Thu Dec 03, 2020 1:03 am
When I was younger my bedroom faced out over a park. I used to look out of my window for a while each day, watching the world pass by. I used to see families with picnics, runners setting their new personal bests, and walkers taking their dogs out for their daily exercise. And there was one particular man who I watched with interest. He showed up every day, at 4.30pm. He was a haggard man who looked like well-lived, like his life had been eventful, though he had a serenity to him, which was what initially caught my eye.

The man always had a dog with him. A dark, short-haired terrier who looked like his energetic puppy days were behind him.
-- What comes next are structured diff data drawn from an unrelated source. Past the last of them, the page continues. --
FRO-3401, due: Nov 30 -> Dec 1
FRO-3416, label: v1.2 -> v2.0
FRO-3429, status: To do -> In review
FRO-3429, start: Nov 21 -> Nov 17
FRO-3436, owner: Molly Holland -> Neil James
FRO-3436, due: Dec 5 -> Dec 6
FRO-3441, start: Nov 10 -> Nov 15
Over the course of the next couple of years, the man’s walk with the dog started getting shorter in time, and as the weather dropped colder in the winter he missed a few days here and there. Then one spring he was back, but the dog was different. The dog’s fur had greyed substantially, and was clumped in places. The dog’s ribs were visible, and he visibly shook as he hobbled along.

The next time I saw them, the dog was missing a hind leg, and his hobble became even slower. Another few weeks after that the other hind leg was also gone. It was clear that this poor animal was fighting an illness, and that he was not doing too well against it. The next week I noticed that the man brought the dog to the park with some kind of wheel contraption attached to it’s back. He was trying to give it a normal life, but all he had done was make life harder. The pressure on the dogs remaining two legs was clearly taking its toll, and the dog was slowly and wobblier than ever.
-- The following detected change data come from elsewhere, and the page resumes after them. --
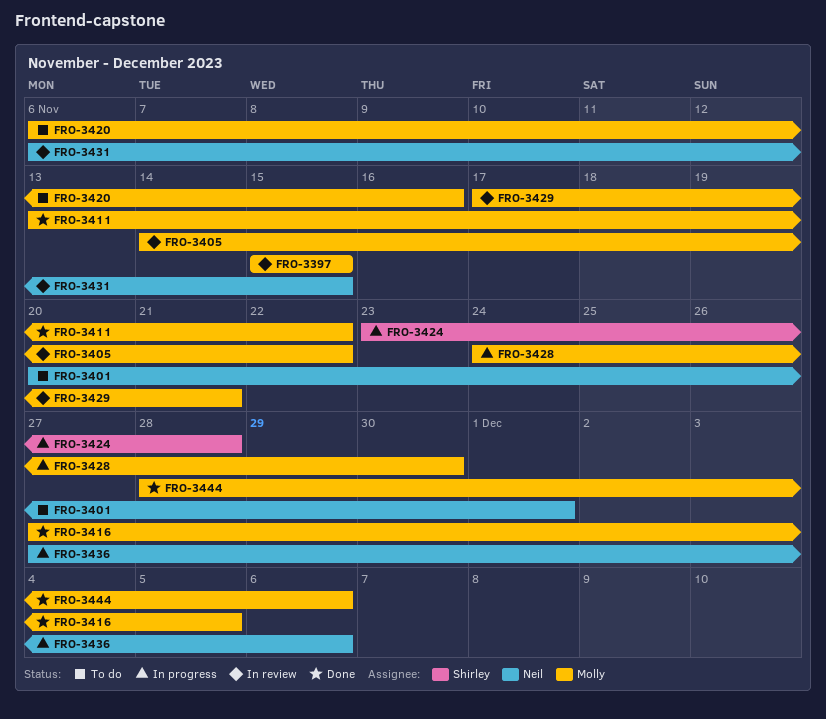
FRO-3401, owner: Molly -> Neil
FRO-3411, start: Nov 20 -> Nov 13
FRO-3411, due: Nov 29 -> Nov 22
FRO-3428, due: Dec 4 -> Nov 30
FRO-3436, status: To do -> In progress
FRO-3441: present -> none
The dog was past his prime and no longer able to live life the way he should. It was not longer kind to force him out in front of an audience and expect him to act how he once did. The dog was ready to be put down. Having been through various surgeries and succumbing to the natural aging process, the dog himself knew he was unable to give as much as he used to, but out of loyalty, he kept working away, not wanting to let anyone down.

I met the man in the park with the dog a couple of weeks later, and asked him how the dog was. Oh, he said, he’s doing well. He’s a fighter. Never say die attitude.

I thought about that. Never say die is extolled as a virtue, but sometimes not knowing when to quit is more of a weakness than anything else. Fighting against the impossible and the inevitable, ignoring age and disability, are signs of stubbornness, not bravery.

I stroked the dog one last time. The last time I would ever see him, though I saw the sad man sometimes after that.

Come on boy, he said, as the dog limped after him. Good boy, Cody.